13 mag. – «Io la colpa per Vannini non me la prendo». Sarebbe questa la posizione dell’ex agente dei servizi segreti Filippo Mineo, sentito di nuovo oggi in Procura. L’uomo è indagato insieme ai guazzalochiani Alberto Vannini e Marco Zanzi per la divulgazione della visura sulla condanna penale ricevuta da Alfredo Cazzola, oggi candidato sindaco, ottenuta violando la privacy. Mineo, accompagnato dall’avvocato Gennaro Lupo, oggi si sarebbe riservato azioni legali per calunnia nei confronti di chi gli ha attribuito azioni che non avrebbe commesso.

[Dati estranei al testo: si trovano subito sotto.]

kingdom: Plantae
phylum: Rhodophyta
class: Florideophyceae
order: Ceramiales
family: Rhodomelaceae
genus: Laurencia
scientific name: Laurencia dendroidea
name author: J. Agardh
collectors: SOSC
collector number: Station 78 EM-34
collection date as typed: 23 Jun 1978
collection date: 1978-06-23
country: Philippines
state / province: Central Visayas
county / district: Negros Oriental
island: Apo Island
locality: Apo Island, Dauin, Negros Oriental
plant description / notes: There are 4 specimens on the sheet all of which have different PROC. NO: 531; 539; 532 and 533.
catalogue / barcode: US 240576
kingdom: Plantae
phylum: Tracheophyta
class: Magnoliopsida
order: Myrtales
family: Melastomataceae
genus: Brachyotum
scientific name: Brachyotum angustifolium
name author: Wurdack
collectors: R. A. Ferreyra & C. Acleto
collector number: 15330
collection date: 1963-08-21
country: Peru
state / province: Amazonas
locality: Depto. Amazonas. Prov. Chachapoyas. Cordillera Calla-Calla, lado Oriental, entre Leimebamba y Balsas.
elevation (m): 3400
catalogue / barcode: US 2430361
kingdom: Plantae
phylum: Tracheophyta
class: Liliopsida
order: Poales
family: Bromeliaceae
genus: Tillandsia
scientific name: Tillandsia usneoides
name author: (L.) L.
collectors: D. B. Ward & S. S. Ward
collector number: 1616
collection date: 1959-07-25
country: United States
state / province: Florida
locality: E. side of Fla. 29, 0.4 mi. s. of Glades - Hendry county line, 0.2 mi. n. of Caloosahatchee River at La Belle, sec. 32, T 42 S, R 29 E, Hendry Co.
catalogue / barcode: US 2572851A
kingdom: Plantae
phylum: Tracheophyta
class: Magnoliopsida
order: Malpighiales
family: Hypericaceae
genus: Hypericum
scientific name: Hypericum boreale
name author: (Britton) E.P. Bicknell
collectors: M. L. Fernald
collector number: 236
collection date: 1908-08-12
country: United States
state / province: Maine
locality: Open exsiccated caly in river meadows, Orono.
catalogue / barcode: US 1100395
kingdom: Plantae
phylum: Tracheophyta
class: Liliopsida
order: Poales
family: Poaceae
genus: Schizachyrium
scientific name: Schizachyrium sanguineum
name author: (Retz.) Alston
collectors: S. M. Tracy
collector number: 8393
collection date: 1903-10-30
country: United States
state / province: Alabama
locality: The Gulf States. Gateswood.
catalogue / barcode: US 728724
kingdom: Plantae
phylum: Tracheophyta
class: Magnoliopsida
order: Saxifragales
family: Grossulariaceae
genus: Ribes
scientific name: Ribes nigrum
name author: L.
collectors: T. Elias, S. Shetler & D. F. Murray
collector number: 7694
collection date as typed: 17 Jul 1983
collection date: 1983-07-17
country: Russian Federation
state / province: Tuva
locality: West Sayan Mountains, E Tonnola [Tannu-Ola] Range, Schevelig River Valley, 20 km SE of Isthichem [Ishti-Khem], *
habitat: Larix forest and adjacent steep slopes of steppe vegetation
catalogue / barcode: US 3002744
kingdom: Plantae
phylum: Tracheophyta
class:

Una settimana fa, quando si è presentato spontaneamente in Procura, l’ex agente ha detto di aver ricevuto mandato dagli altri due indagati per trovare quel documento. La visura è stata poi resa pubblica da Serafino D’Onofrio e Valerio Monteventi, consigliere e candidato sindaco di Bologna Città Libera. D’Onofrio ha detto al magistrato di averla ricevuta in forma anonima. «Vannini fa capire che sarei stato io a consegnare quel documento a D’Onofrio, ma questo D’Onofrio non l’ho mai neppure visto», aveva detto nei giorni scorsi Mineo alla stampa. «Che ne so dove D’Onofrio ha la stanza?», ha ribadito oggi in Procura. E ha aggiunto che Vannini gli avrebbe chiesto di prendersi tutta la colpa in cambio della sua gratitudine. l’avvocato di Mineo, Lupo, spiega che oltre a questo, ci fu anche un ulteriore tentativo in extremis, da parte di Vannini, di convincere Mineo a non coinvolgerlo. Mezz’ora prima che Mineo varcasse la soglia del palazzo di piazza Trento Trieste, il 5 maggio, Vannini gli avrebbe telefonato ripetendo ancora una volta la richiesta di tenerlo fuori. Poi avrebbe aggiunto: “Io ho gia’ pronta la mia versione, ti smentiro'”.

Pronta la replica dell’avvocato Bordoni, che assiste Vannini. “Vannini non nega queste telefonate tra lui e Mineo. Ma le cose stanno molto diversamente”. A Mineo, riferisce Bordoni, Vannini disse: “Tu mi hai sempre detto che era un cosa legale, se ora ti senti un peso sulla coscienza vai a dirlo, ma non tirare in mezzo
persone che non c’entrano nulla e non hanno responsabilita'”

A questo punto la Procura potrebbe convocare di nuovo anche Vannini e non si esclude l’iscrizione nel registro degli indagati di Serafino D’Onofrio e di Valerio Monteventi, in quanto divulgatori di un documento (la visura) ottenuto in modo illegale.